The Players
"Bad behavior has never looked this polished."

Imagine winning the Academy Award for Best Actor, becoming the first Frenchman to ever do so, and having the entire world expect you to become the next suave Hollywood leading man. Most people would have chased a franchise or a prestige drama. Jean Dujardin, fresh off his The Artist (2011) sweep, decided to go home and make a movie about men being absolute, unmitigated trash.

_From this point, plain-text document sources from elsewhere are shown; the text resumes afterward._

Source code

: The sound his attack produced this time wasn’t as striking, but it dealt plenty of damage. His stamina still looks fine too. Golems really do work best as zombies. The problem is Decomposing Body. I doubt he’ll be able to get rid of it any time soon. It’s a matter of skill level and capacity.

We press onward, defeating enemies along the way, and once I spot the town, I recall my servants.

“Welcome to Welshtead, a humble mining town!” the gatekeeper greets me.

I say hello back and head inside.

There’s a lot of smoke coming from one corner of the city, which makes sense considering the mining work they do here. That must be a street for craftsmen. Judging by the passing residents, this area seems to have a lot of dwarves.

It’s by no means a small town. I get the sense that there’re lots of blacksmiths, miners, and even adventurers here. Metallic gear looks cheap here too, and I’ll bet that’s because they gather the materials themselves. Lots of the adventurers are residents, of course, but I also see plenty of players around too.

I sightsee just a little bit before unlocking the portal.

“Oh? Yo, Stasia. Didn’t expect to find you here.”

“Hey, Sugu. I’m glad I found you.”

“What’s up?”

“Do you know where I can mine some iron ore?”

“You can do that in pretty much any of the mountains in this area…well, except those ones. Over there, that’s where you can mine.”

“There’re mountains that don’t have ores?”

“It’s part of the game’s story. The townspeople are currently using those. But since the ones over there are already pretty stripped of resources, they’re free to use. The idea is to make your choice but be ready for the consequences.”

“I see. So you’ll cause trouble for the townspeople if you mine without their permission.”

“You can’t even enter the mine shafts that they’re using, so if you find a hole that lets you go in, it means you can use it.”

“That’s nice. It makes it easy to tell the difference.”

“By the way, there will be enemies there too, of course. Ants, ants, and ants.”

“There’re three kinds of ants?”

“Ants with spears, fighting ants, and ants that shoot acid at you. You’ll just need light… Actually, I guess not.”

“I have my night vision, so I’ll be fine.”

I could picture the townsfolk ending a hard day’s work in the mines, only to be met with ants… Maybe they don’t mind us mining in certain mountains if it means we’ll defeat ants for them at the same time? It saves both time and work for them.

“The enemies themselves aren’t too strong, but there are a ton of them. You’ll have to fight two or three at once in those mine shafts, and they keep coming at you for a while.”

The Players (originally Les Infidèles) is a fascinating relic of that 2012 cultural moment. It’s a sketch-comedy anthology that feels like a middle finger to the "clean" image Dujardin cultivated during his Oscar campaign. Along with his real-life best friend Gilles Lellouche, he co-wrote, co-produced, and co-directed this series of vignettes centered on one singular, messy topic: male infidelity. I watched this on a Tuesday night while wearing a pair of socks with a hole in the big toe, which felt oddly appropriate for a movie about people trying to hide their glaring flaws.
The Art of Being Awful
The film operates as a series of short stories, each helmed by a different director—including Michel Hazanavicius, who directed Dujardin to his Oscar glory. This gives the movie a jagged, uneven energy that I actually find quite charming. One minute you’re watching a broad, slapstick sequence about two guys trying to sneak out of a hotel, and the next you’re dropped into a claustrophobic, dialogue-heavy drama about a marriage dissolving in real-time.
Jean Dujardin and Gilles Lellouche play multiple characters throughout, essentially treating the film like an expensive playground for their own chemistry. They are clearly having the time of their lives, and that enthusiasm is infectious, even when the characters they’re playing are loathsome. In the "prologue," they play Fred and Greg, two high-rolling philanderers who treat cheating like a professional sport. Their rapport is so natural that it feels like watching two toddlers discover fire and immediately trying to use it to light a cigarette.
A Mixed Bag of Betrayal
As with any anthology, the quality fluctuates wildly. The segment "The Dentist," directed by Hazanavicius, is a highlight—a darkly funny look at the paranoia that sets in when a cheater thinks he’s being cheated on. It’s snappy, visually inventive, and reminds me why that director/actor duo works so well together.
However, the standout for me—and the one that provides the film’s only real soul—is "The Question," directed by Emmanuelle Bercot (Mon Roi). In this segment, Dujardin and his then-wife Alexandra Lamy (who starred with him in the French hit Un gars, une fille) play a couple in a hotel room. She asks if he’s ever been unfaithful, and the resulting twenty-minute psychological war is genuinely uncomfortable to watch. It’s the only part of the film that acknowledges the actual human cost of the "fun" the other segments depict. Seeing a real-life couple navigate that scripted tension adds a layer of meta-commentary that hits like a bucket of ice water to the face.
The film also captures that specific 2010-2012 aesthetic—the transition where iPhones were becoming the ultimate tools for both facilitating and catching an affair. There’s a lot of "hide the phone" comedy that feels very "of its era" but remains relatable because, let’s be honest, the tech changes but the panic stays the same.
The Controversy and the Context
Back in 2012, this movie caused a massive stir in France before it even opened. The promotional posters, which featured Lellouche and Dujardin in suggestive poses with women’s legs, were actually banned from the streets of Paris for being "degrading." It’s a reminder that this film was intentionally pushing buttons, trying to revive the spirit of the 1970s Italian "sex comedies" (like I Mostri) in a modern landscape that was quickly losing its patience for the "lovable rogue" archetype.
Looking back at it now, The Players feels like a last hurrah for a certain type of brazen, masculine French comedy. It’s messy, often sexist, occasionally brilliant, and never boring. It’s the kind of project that only gets made when a star has enough "clout" to do whatever he wants, and Dujardin chose to spend his golden ticket on a movie that is essentially a 109-minute confession of man's worst impulses.
The "hit" ratio of the sketches is probably around 60%, which is better than most anthologies. While the Vegas-set finale feels a bit bloated and unnecessary, the sheer charisma of the two leads carries the thinner material. It’s a movie that doesn't ask for your approval, just your attention—a polarizing, sweaty, and occasionally hilarious exploration of why people who have everything still feel the need to risk it all for a mediocre weekend in a cheap motel.
Trivia You Might Like
The US release was significantly edited; several segments were removed or re-ordered to try and make it more palatable for international audiences. The segment "The Question" was shot in a single hotel room over just a few days, leaning into the theater-like intensity of the script. Despite the star power, the film had a very modest release in the States, mostly finding its audience later on DVD and early streaming platforms as a "hidden gem" for fans of The Artist*.